_The task_. Hunt through the lines below for the string "день" and copy each one that has it.

_Supplied material_.
= = =

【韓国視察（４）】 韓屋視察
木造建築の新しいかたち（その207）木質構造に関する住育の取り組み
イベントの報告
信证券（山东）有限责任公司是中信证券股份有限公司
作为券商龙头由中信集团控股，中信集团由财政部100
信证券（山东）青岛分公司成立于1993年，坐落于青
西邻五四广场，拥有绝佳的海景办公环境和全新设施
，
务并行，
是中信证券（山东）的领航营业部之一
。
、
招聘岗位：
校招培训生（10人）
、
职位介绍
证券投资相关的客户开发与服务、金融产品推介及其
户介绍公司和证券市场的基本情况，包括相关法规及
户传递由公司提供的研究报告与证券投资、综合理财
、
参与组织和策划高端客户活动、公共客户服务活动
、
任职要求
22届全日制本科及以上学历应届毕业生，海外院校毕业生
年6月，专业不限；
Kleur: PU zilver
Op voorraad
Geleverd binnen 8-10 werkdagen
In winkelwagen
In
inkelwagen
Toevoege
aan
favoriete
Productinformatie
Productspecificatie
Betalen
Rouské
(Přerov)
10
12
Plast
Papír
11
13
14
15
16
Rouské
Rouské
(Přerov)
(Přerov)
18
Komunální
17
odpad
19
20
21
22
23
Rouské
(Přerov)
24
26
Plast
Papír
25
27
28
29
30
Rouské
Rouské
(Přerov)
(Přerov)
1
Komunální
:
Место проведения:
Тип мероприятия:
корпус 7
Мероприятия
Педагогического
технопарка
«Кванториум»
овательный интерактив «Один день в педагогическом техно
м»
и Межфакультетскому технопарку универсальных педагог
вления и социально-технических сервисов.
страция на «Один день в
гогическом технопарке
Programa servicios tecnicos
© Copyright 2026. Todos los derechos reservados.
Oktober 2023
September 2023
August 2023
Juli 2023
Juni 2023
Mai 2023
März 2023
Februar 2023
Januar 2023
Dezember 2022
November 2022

= = =

_Output_.
овательный интерактив «Один день в педагогическом техно
страция на «Один день в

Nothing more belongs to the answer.